ABOUT THIS EXERCISE: Search the records for the string "eBGP" and copy every line where it turns up.

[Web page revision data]

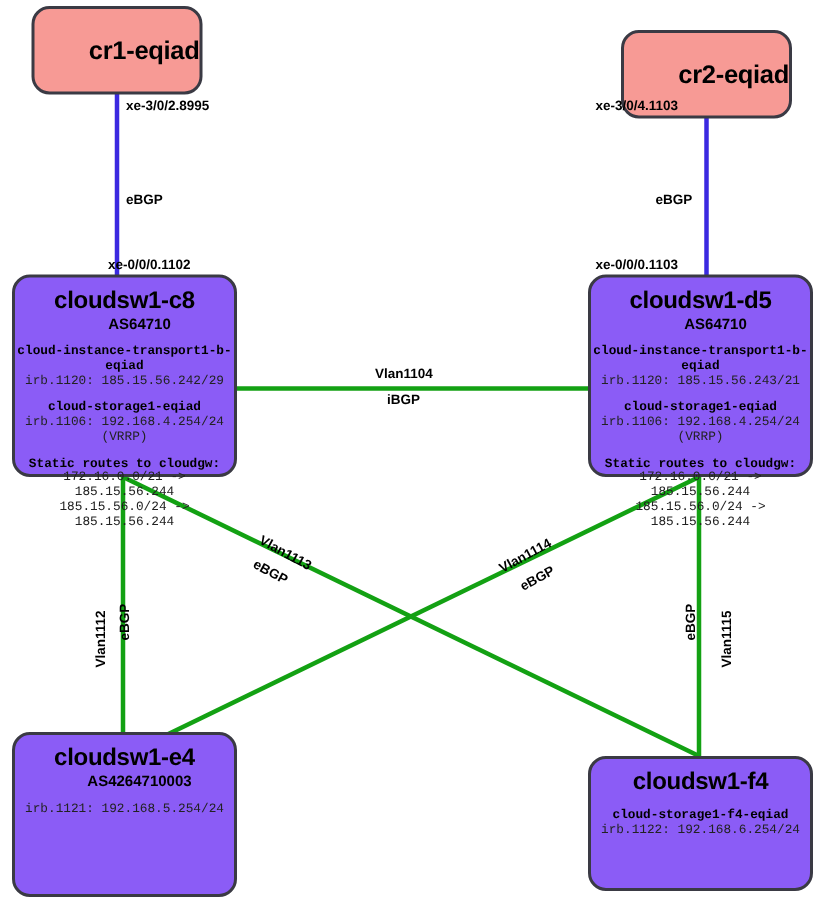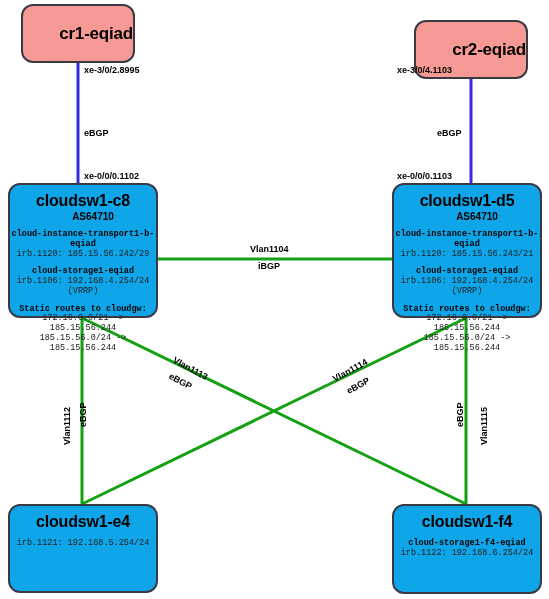--- a/index.html
+++ b/index.html
@@ -176,7 +176,7 @@
 
   <div class="edge-label" style="left:84px; top:65px;">xe-3/0/2.8995</div>
   <div class="edge-label" style="left:84px; top:128px;">eBGP</div>
-  <div class="edge-label" style="left:84px; top:171px;">xe-0/0/0.1102</div>
+  <div class="edge-label" style="left:72px; top:171px;">xe-0/0/0.1102</div>
 
   <div class="edge-label" style="left:397px; top:65px;">xe-3/0/4.1103</div>
   <div class="edge-label" style="left:437px; top:128px;">eBGP</div>

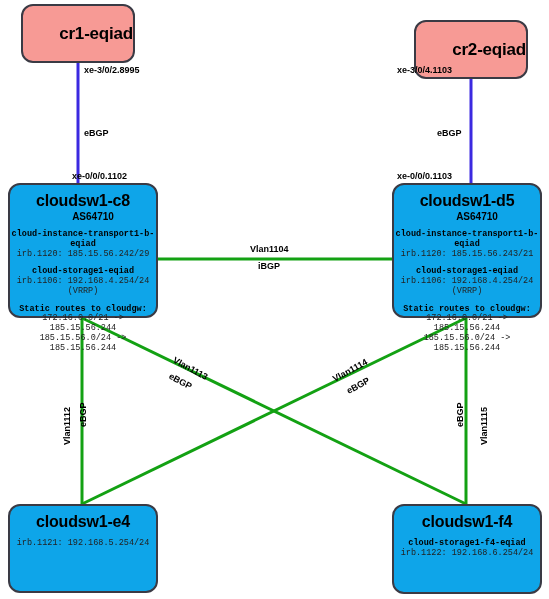--- a/index.html
+++ b/index.html
@@ -41,7 +41,7 @@
     justify-content: flex-end;
   }
   .node.switch {
-    background: #0ea5e9;
+    background: #8b5cf6;
     padding-top: 7px;
   }
   .node-title {

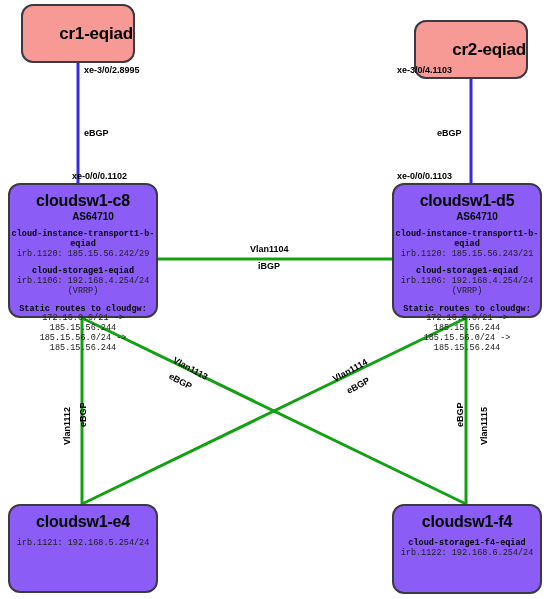--- a/index.html
+++ b/index.html
@@ -159,7 +159,7 @@
     </div>
   </div>
 
-  <div class="node switch" style="left:8px; top:504px; width:150px; height:89px;">
+  <div class="node switch" style="left:8px; top:488px; width:150px; height:110px;">
     <div class="node-title">cloudsw1-e4</div>
     <div class="blk">
       <div class="blk-sub">irb.1121: 192.168.5.254/24</div>

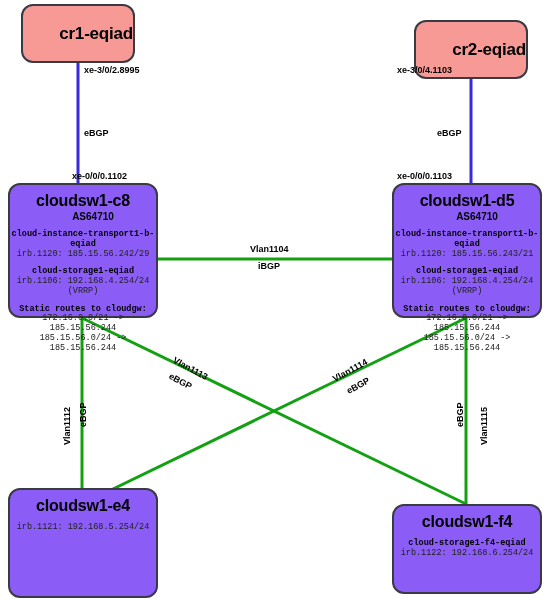--- a/index.html
+++ b/index.html
@@ -161,6 +161,7 @@
 
   <div class="node switch" style="left:8px; top:488px; width:150px; height:110px;">
     <div class="node-title">cloudsw1-e4</div>
+    <div class="node-asn">AS4264710003</div>
     <div class="blk">
       <div class="blk-sub">irb.1121: 192.168.5.254/24</div>
     </div>

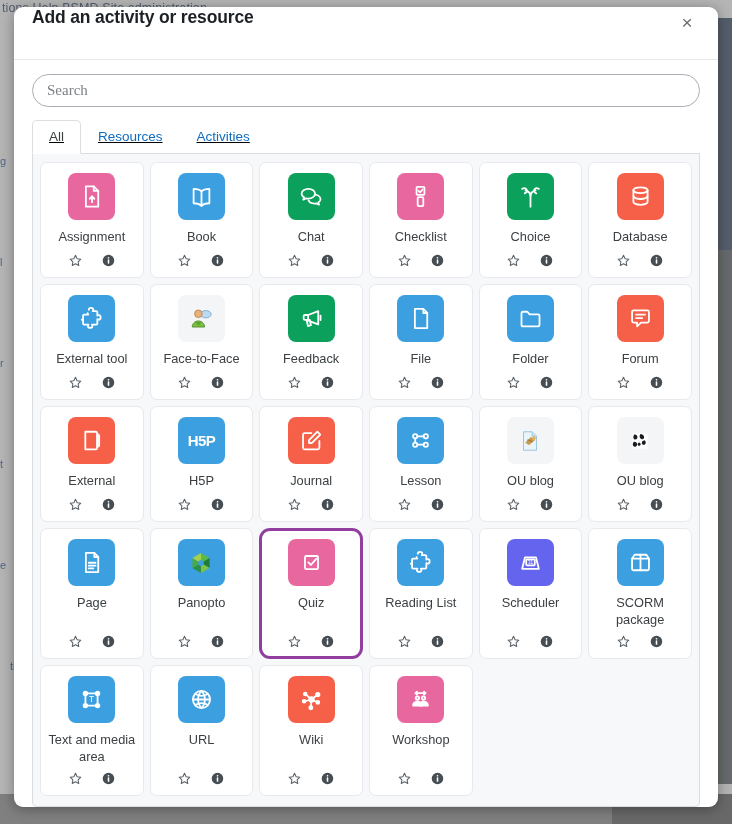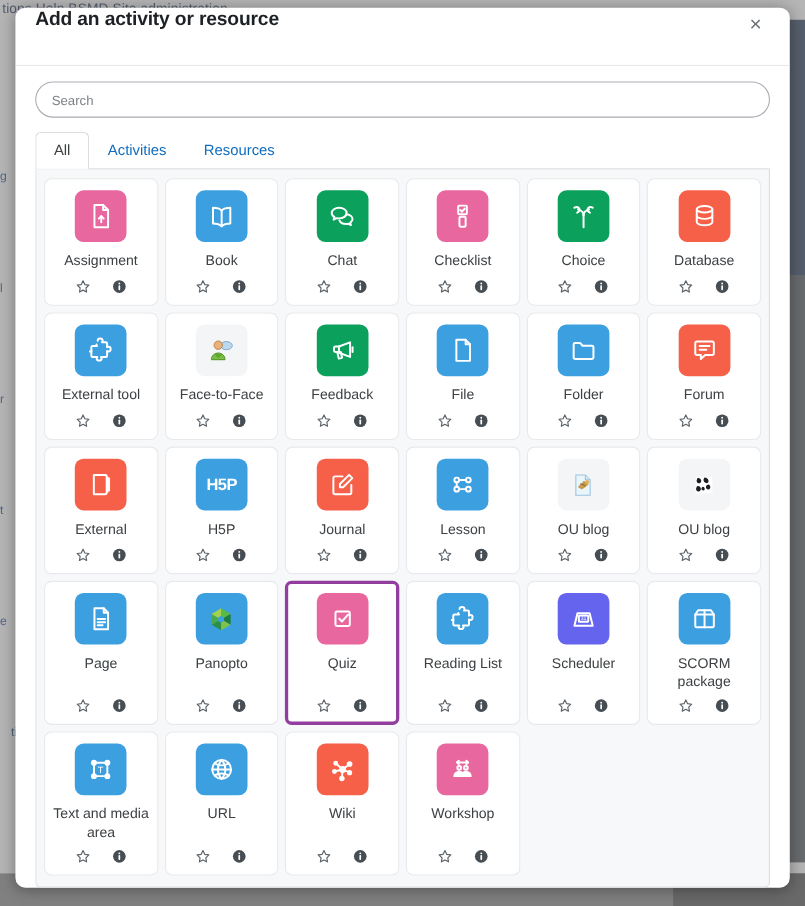--- a/index.html
+++ b/index.html
@@ -133,9 +133,9 @@
     border: 1px solid #a9adb3;
     border-radius: 17px;
     padding: 8px 14px;
-    font-size: 12px;
+    font-size: 15px;
     color: #2b3034;
-    font-family: Liberation Sans, sans-serif;
+    font-family: Liberation Serif, serif;
     outline: none;
     background: #fff;
   }

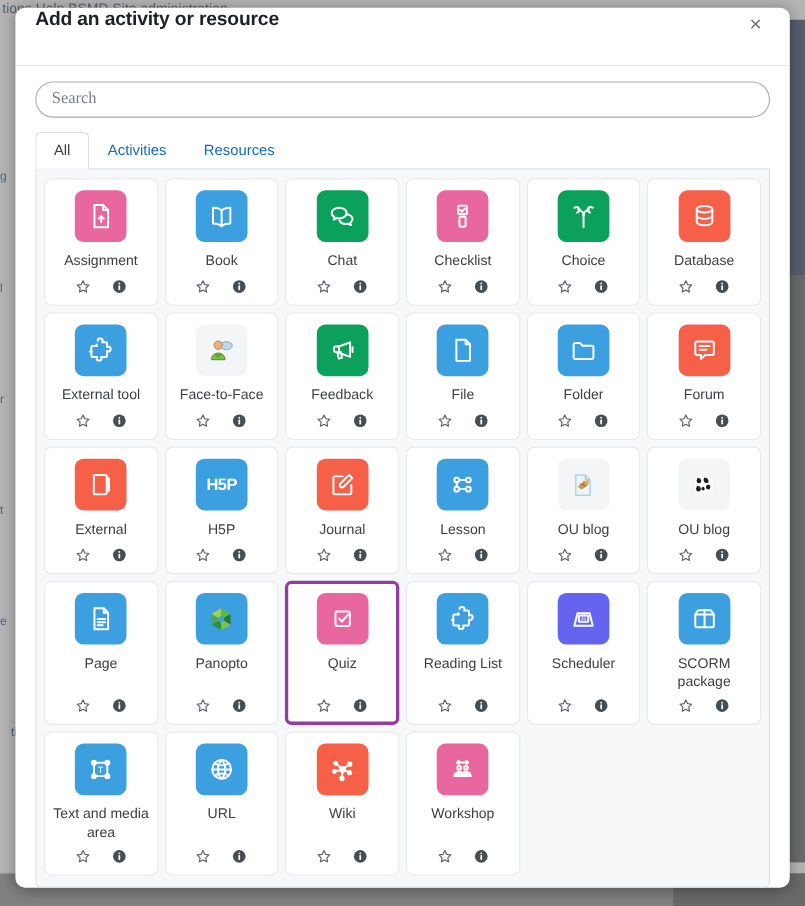--- a/index.html
+++ b/index.html
@@ -148,6 +148,7 @@
     border-bottom: 1px solid #dbdee1;
     position: relative;
     z-index: 2;
+    text-decoration: underline;
   }
   .tab {
     padding: 7px 16px 7px 16px;

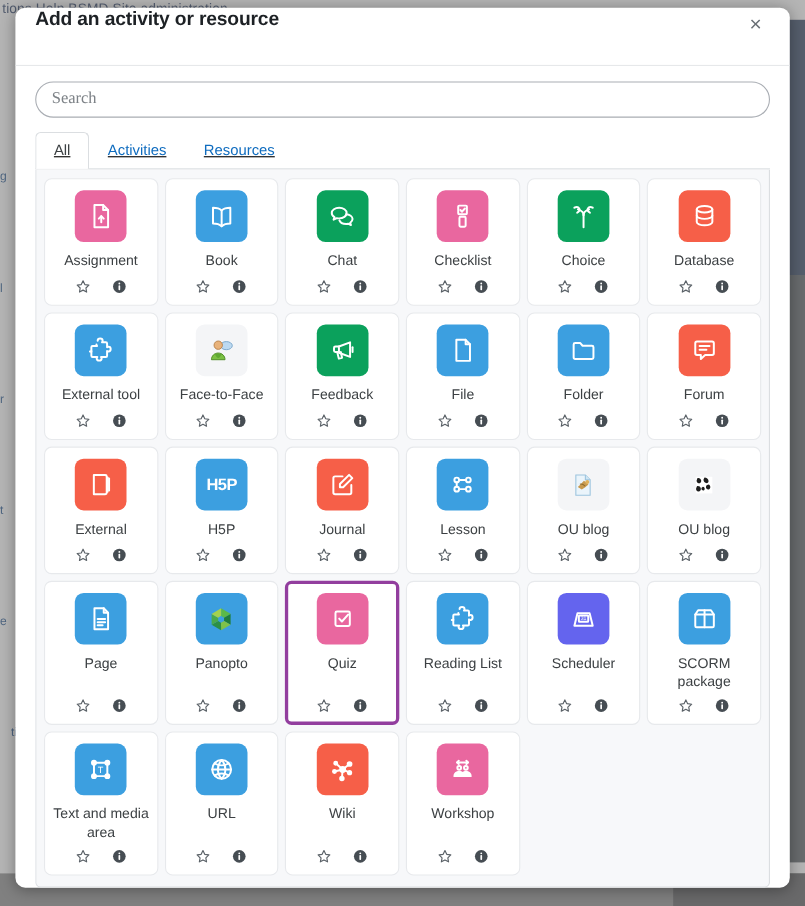--- a/index.html
+++ b/index.html
@@ -283,8 +283,8 @@
 
     <div id="tabs">
         <div class="tab active">All</div>
+        <div class="tab">Resources</div>
         <div class="tab">Activities</div>
-        <div class="tab">Resources</div>
       </div>
 
     <div id="grid-panel">

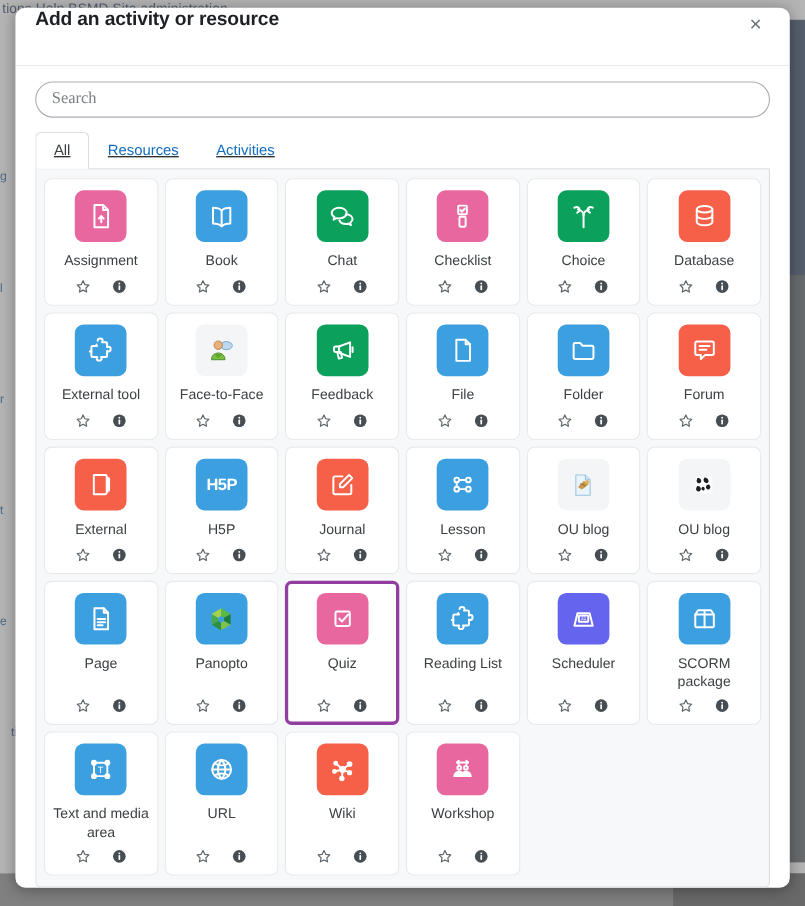--- a/index.html
+++ b/index.html
@@ -198,7 +198,7 @@
   }
   .card.focused {
     border: 3px solid #923e9e;
-    border-radius: 6px;
+    border-radius: 11px;
     padding: 8px 2px 6px 2px;
   }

ANSWER SECTION:
   <div class="edge-label" style="left:84px; top:128px;">eBGP</div>
   <div class="edge-label" style="left:437px; top:128px;">eBGP</div>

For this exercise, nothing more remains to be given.